Create and attach a custom policy
The following procedure involves three stages and two roles: (1) The permission administrator configures a template. (2) The permission applicant applies for permissions. (3) The permission administrator reviews the request.
Permission administrator: Configure a template
Log on to the OOS console.
Confirm that you have selected the correct region.
To help the permission applicant create an execution and protect the approval information from being improperly modified, you can modify a public template and fix the approval information to a template. In this example, the
ACS-RAM-ApproveAttachCustomPolicyToUsertemplate is modified. For more information, see the "Attach an existing policy" section of this topic.Create a template based on the
ACS-RAM-ApproveAttachCustomPolicyToUsertemplate. In this example, the created template is named copy-ACS-RAM-ApproveAttachCustomPolicyToUser.
Permission applicant: Apply for permissions
Log on to the OOS console.
Confirm that you have selected the correct region.

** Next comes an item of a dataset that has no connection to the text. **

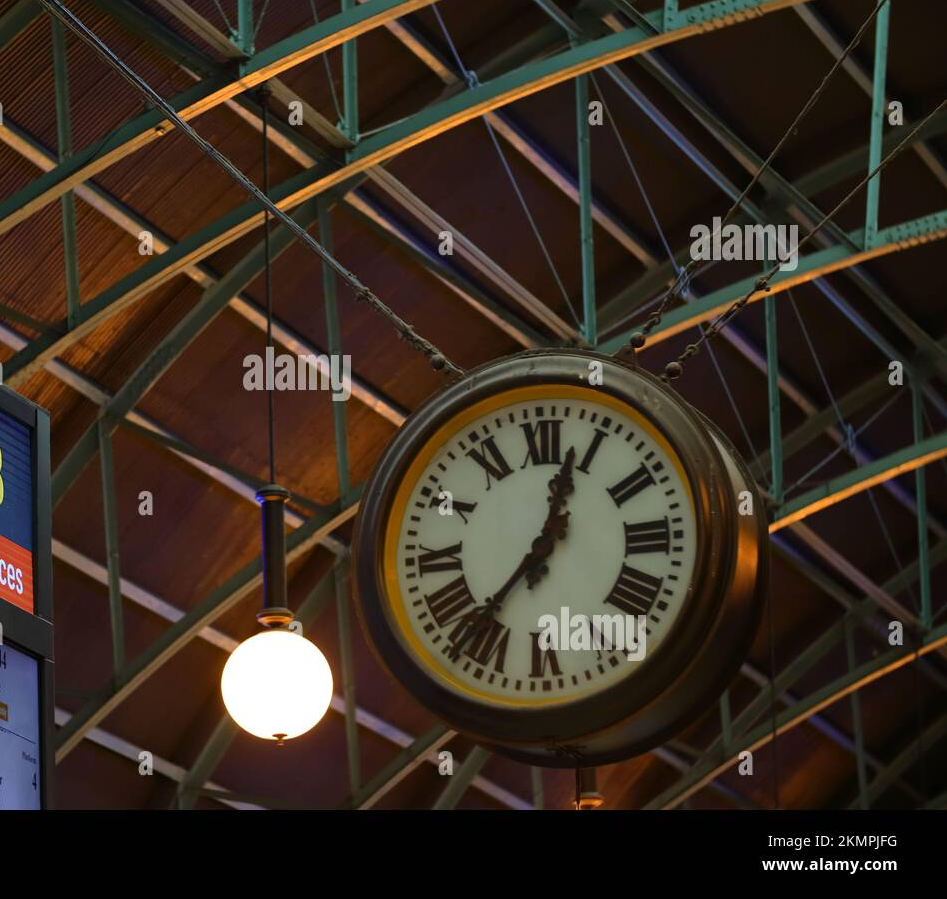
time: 12:37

In the left-side navigation pane, choose Automated Task > Custom Template. On the Custom Template page, find the copy-ACS-RAM-ApproveAttachCustomPolicyToUser template and click Create Execution in the Actions column.
On the Create Task page, configure the required parameters in the Basic Information step. Then, click Next Step: Parameter Settings. In the Parameter Settings step, set the PolicyDocument and PolicyName parameters to the JSON script and name of the custom policy that you want to create and request.
In this example, the following JSON script is entered in the PolicyDocument field, which indicates the read-only permissions on Elastic Compute Service (ECS) instances. For more information about how to write the script of a policy, see Policy structure and syntax.
{
"Version": "1",
"Statement": [
{
"Action": "ecs:Describe*",
"Resource": "*",
"Effect": "Allow"
},
{
"Action": "ecs:List*",
"Resource": "*",
"Effect": "Allow"
},
{
"Action": [
"vpc:DescribeVpcs",
"vpc:DescribeVSwitches"
],
"Resource": "*",
"Effect": "Allow"
}
]
}
Click Next Step: OK.
Click Create. After you create an execution, an approval notification is sent to the specified DingTalk group to notify the permission administrator of reviewing the request. If the request is approved, you are immediately granted the requested permissions.
Permission administrator: Review the request
After the permission applicant creates an execution, you can receive an approval notification in the specified DingTalk group.
To review the request, click the link in the approval notification. On the page that appears, approve the request as prompted.
On the execution details page, view the details of the authorization task. If the task is successful, the RAM user that created the execution is granted the requested permissions.
Summary
This topic describes how to use templates to grant permissions in a reliable and secure way. If you want to create a custom policy and attach the created custom policy, you can create a template based on the ACS-RAM-ApproveAttachCustomPolicyToUser template. This way, other users can apply for permissions by creating an execution. This simplifies the process of creating and attaching custom policies, without the need to perform complex operations in the console.